As well as flying your own flag for diversity, it’s important to lift up others around you and help them succeed. There are several reasons why some groups are underrepresented in the first place (including social and historical), so we need to do our bit to make things less difficult for them and level the playing field. You can do this even if you don’t consider yourself a role model.
Here are some ideas for how to support others in minority or underrepresented groups:
- Give frequent, encouraging feedback to people you see working hard, improving, or finding their voice
- Challenge the events, organisations and companies you’re part of to diversify their speakers, attendees and workforce
- Call out discrimination when you see it and ask questions when you suspect it
- Mentor or sponsor someone
- Share details about good initiatives you’ve seen
- Make an effort to include people and show that you care about what they have to say
- Share and celebrate the achievements and success of others
- Invite someone to be interviewed on your podcast or blog
- When giving examples or referencing fictional characters, diversify for the sake of diversity and inclusion, and not because it has a specific impact on the story / example
- Use different cultures and demographics in your user personas
- Encourage others to be role models too
You Can Make a Difference
No matter what background you have, and even if you’re not in a formal position of power, you can still make a difference. You can fly the flag for diversity and encourage others to do so too by being a visible, positive role model and supporting others.

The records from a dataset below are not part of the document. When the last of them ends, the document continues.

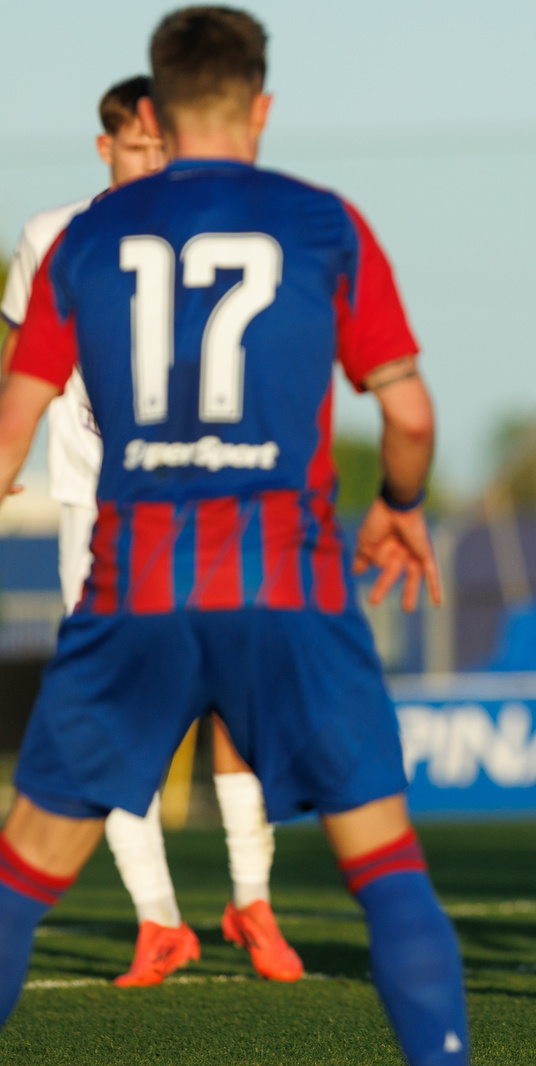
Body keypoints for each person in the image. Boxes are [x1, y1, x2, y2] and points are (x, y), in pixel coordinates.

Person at [0, 8, 467, 1063]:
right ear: (260, 108)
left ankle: (172, 914)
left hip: (132, 586)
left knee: (23, 872)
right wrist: (398, 504)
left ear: (156, 113)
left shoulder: (86, 238)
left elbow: (11, 425)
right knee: (385, 861)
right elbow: (411, 415)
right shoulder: (323, 223)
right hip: (287, 586)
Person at [0, 72, 301, 989]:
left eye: (167, 145)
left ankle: (252, 897)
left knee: (238, 699)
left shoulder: (224, 234)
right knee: (114, 712)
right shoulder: (52, 237)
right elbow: (23, 367)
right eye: (139, 147)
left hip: (217, 506)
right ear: (107, 148)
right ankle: (157, 921)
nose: (155, 162)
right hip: (100, 516)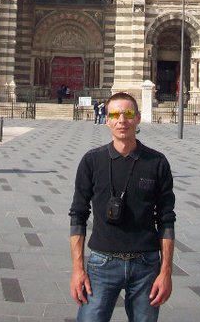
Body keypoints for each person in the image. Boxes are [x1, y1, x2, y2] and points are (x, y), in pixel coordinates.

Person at [69, 92, 175, 322]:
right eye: (115, 115)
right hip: (102, 262)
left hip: (146, 265)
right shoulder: (92, 161)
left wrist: (166, 272)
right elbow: (78, 215)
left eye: (127, 114)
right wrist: (78, 269)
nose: (121, 120)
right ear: (106, 119)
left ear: (137, 118)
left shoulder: (157, 163)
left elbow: (166, 219)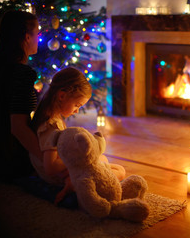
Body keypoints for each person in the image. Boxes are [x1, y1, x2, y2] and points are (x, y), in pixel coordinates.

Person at [30, 67, 125, 204]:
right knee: (120, 171)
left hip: (65, 171)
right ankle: (77, 185)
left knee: (104, 159)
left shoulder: (52, 117)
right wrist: (80, 157)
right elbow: (50, 168)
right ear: (62, 96)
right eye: (77, 105)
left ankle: (78, 183)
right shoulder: (51, 125)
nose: (76, 111)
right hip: (58, 176)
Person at [0, 10, 42, 180]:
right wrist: (46, 159)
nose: (38, 38)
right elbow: (19, 128)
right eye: (37, 33)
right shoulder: (21, 74)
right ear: (27, 37)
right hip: (10, 162)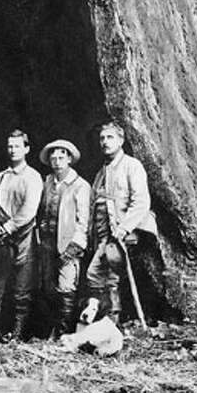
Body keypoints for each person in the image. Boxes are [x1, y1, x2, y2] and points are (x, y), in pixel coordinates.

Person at [86, 122, 157, 324]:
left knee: (98, 274)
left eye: (110, 137)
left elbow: (142, 201)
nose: (105, 142)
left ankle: (111, 320)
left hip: (125, 231)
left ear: (121, 140)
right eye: (102, 138)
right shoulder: (102, 172)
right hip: (104, 234)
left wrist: (124, 228)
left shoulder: (131, 165)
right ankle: (108, 322)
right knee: (108, 278)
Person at [0, 130, 43, 341]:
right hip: (1, 239)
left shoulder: (33, 177)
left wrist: (8, 226)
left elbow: (29, 210)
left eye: (17, 146)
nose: (12, 150)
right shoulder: (1, 176)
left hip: (23, 238)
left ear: (26, 149)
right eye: (9, 146)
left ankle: (17, 336)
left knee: (22, 290)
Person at [37, 139, 91, 336]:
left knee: (66, 287)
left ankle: (64, 335)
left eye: (61, 157)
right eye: (53, 158)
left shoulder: (80, 185)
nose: (57, 161)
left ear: (69, 159)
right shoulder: (47, 182)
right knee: (48, 287)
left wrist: (75, 245)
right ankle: (50, 332)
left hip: (68, 244)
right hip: (46, 243)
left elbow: (83, 220)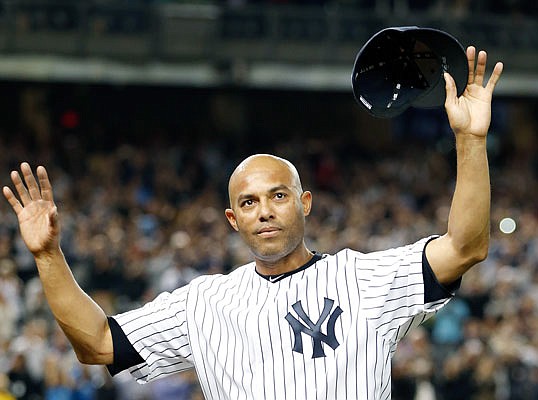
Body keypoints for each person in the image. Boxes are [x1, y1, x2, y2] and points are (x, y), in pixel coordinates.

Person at [3, 46, 503, 400]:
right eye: (248, 202)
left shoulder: (362, 280)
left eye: (278, 196)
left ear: (304, 203)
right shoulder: (203, 304)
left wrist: (470, 141)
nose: (264, 210)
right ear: (232, 219)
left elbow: (465, 246)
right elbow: (97, 344)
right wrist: (48, 255)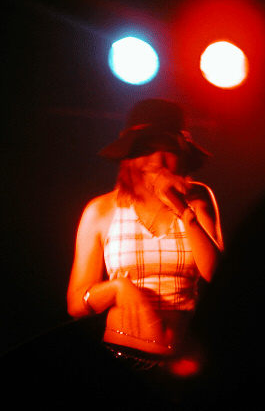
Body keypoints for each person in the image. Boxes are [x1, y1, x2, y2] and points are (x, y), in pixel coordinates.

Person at [67, 99, 223, 370]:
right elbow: (76, 304)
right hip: (120, 356)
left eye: (169, 149)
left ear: (183, 154)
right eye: (146, 149)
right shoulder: (100, 210)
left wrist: (181, 209)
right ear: (128, 157)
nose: (157, 160)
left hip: (183, 360)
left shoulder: (198, 198)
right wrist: (117, 288)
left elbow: (217, 275)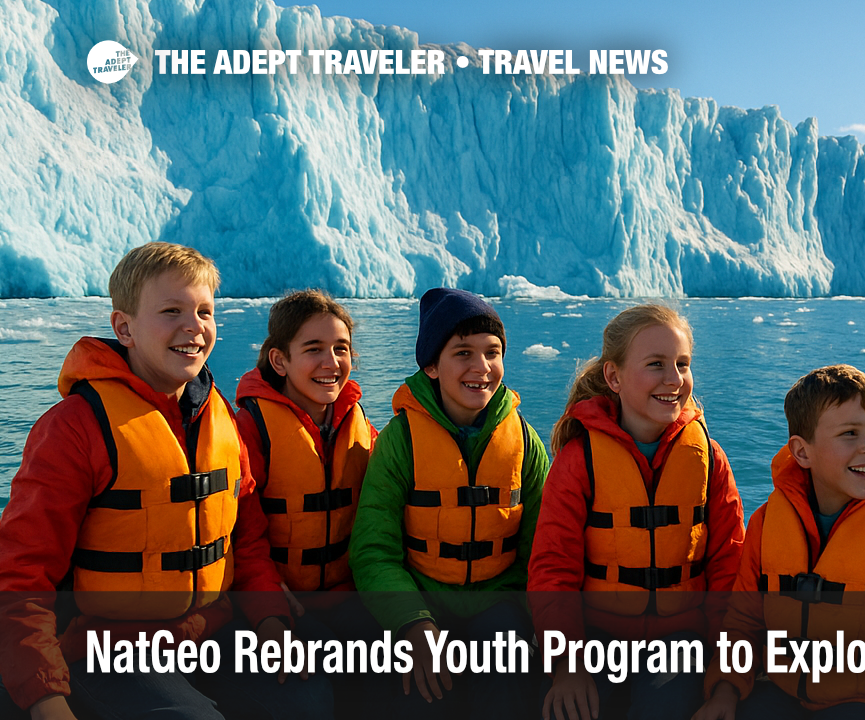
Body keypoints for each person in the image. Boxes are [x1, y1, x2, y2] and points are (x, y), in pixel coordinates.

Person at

These are just some of the many ways in which we can do great things together, inspiring both those around us and those who might follow in our footsteps. If you have any other ideas, please let me know about them in the comments. I’d also love to know who your role models are; who inspires you and why? Who have been your biggest supporters over the years? Let me know on Twitter and give them a well-deserved shout-out.
I’d also like to recognise some of the people who have supported me from the very start of my testing journey, and who continue to encourage and inspire me, and many others. I could name quite a few, but I’ll mention just a handful here. Patrick Prill, Bill Matthews, Danny Dainton, Rich Rogers, Marcel Gehlen, Katrina Clokie, Angie Jones: Thank you.